We had a slight tragedy at breakfast today. Frampton had made no toast for Hobson so I called him up and asked him the reason, he said that there was hardly any fire but Hobson pointed to my toast, so I said that he had better toast a bit there and then, which he did accordingly.
Nall came up to me this morning and told me that Maurice & Co of Bedford Street had a large collection of portraits which they were selling cheap and asked if I would go up and look at them so Low and myself went and spent a happy time putting aside any Old Westminsters we came across with beautiful unconcern for money as we were looking at them for the Library.
From there we went up–Fields and watched the match for a bit but we both got rather board with it so I am sorry to say came down and talked to Barrington-Ward in College. We had a great argument as to the extent of the Refectory and adjourned to discuss it on the spot. Green the Carpenter joined us and gave me a rather interesting relic of the Isle of Thorney, in the shape of a boars tusk which he picked out of the sand about 9 feet down when they were laying the foundations of the Carpenter’s Shop.

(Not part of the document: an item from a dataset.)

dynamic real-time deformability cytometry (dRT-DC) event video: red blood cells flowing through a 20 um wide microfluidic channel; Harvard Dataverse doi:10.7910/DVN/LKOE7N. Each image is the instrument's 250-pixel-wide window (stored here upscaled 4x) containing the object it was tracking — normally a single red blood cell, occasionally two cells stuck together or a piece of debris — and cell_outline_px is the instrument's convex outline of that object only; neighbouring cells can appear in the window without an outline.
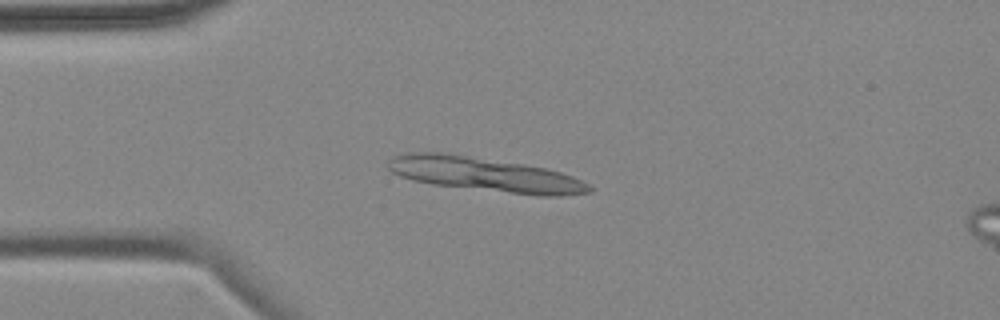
{"species": "common noctule bat (a hibernating species)", "species_latin": "Nyctalus noctula", "temperature_condition": "cold", "stored_images_in_passage": 5, "segment_of_instrument_passage": [1, 2], "camera_frame_rate_fps": 3000, "um_per_image_px": 0.085, "animal": {"sex": "female", "body_mass_g": 18.4}, "frame": {"image": 1, "passage_image": 3, "time_ms": 2.333, "image_size_px": [1000, 320], "cell_outline_px": [[592, 192], [560, 196], [536, 196], [432, 184], [412, 180], [400, 176], [392, 172], [388, 168], [388, 160], [392, 156], [404, 152], [448, 152], [524, 164], [548, 168], [572, 176], [588, 184], [592, 188]], "centroid_in_image_um": [41.2, 14.82], "position_along_channel_um": 43.8, "area_um2": 40.52}}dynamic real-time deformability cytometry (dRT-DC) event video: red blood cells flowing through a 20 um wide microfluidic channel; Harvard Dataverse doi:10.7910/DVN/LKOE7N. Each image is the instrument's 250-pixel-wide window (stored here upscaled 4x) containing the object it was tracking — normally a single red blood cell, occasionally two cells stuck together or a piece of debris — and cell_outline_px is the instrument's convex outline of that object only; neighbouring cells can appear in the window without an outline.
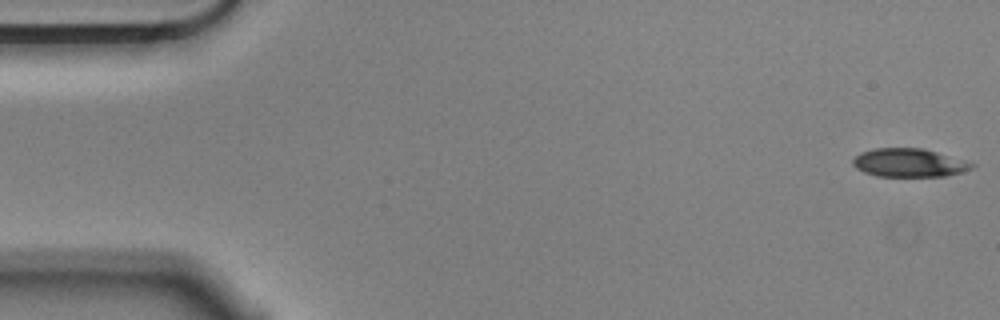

A 5 o’clock Barrington-Ward, Low, Williams, myself, Wade and E. S. Wood went to the Deanery for our first tea and lecture. We went straight into the Dining Room where we had a stand up tea while Rackham regaled us with extracts from ‘The Social World’ until the Dean came. Then we all sat round the table where pens, ink and paper had been provided. and the Dean read us out a sort of lecture while we took notes. He produced a box of Charters which we all looked at. He was most interesting and I have copied out his notes fairly fully. Afterwards we asked questions of which the substance I have put down elsewhere. We got out by about 6 o’clock so it was not very long.
I have been much excited and interested by the following letter from Mrs Wakefield I received today: –
In answer to your letter I fear I can give you very little information about the Grant Family. The picture of the Family was refused by the National Portrait Gallery, it was sold by my Mother, Mrs Wedderburn, about 11 years ago at Christys (sic). I will try and find
Yours truly, out the date of the auction I will also ask an Aunt of mine if she remembers whether Mr Richard Grant had any brothers or sisters; I know that Mrs Maria Dixon only had one brother and he died unmarried. I have a very pretty portrait of Mrs Grant also miniatures of her, her husband and son. If you would care to see these my husband and I would be pleased if you would come down here; we would be at home that afternoon of Saturday 13th. In the meantime I will try and collect all the information I can about the Grants.
A E Wakefield.
I am hugely pleased, after 5 years toil, about the portrait and miniatures and I shall of course go down. If only she could unearth entrance books in the meantime!